> [Your objective]
From the listing below, copy only the lines running from the line that contains "hfov_deg: 31.8" to the line that contains "f_number: 1.8", both included.

━━━━

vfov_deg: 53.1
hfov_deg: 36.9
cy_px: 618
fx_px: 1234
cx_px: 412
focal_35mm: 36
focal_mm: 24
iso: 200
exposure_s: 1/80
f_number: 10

━━━━

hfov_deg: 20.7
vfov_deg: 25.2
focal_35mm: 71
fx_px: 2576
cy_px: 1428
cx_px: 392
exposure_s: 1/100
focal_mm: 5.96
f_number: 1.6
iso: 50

━━━━

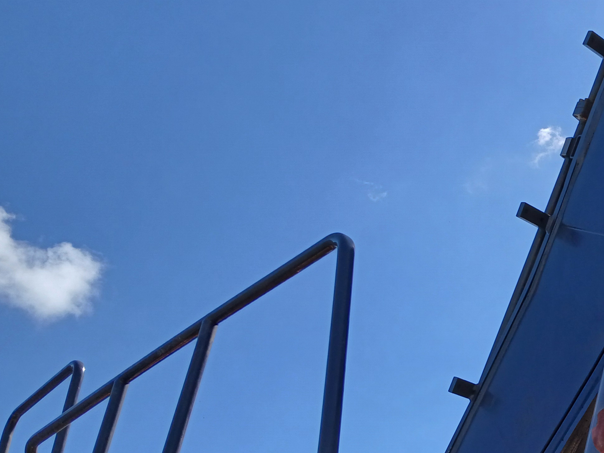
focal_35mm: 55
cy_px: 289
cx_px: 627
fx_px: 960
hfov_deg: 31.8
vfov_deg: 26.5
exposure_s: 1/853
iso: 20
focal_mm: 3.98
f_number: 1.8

━━━━

> [Written reply]
hfov_deg: 31.8
vfov_deg: 26.5
exposure_s: 1/853
iso: 20
focal_mm: 3.98
f_number: 1.8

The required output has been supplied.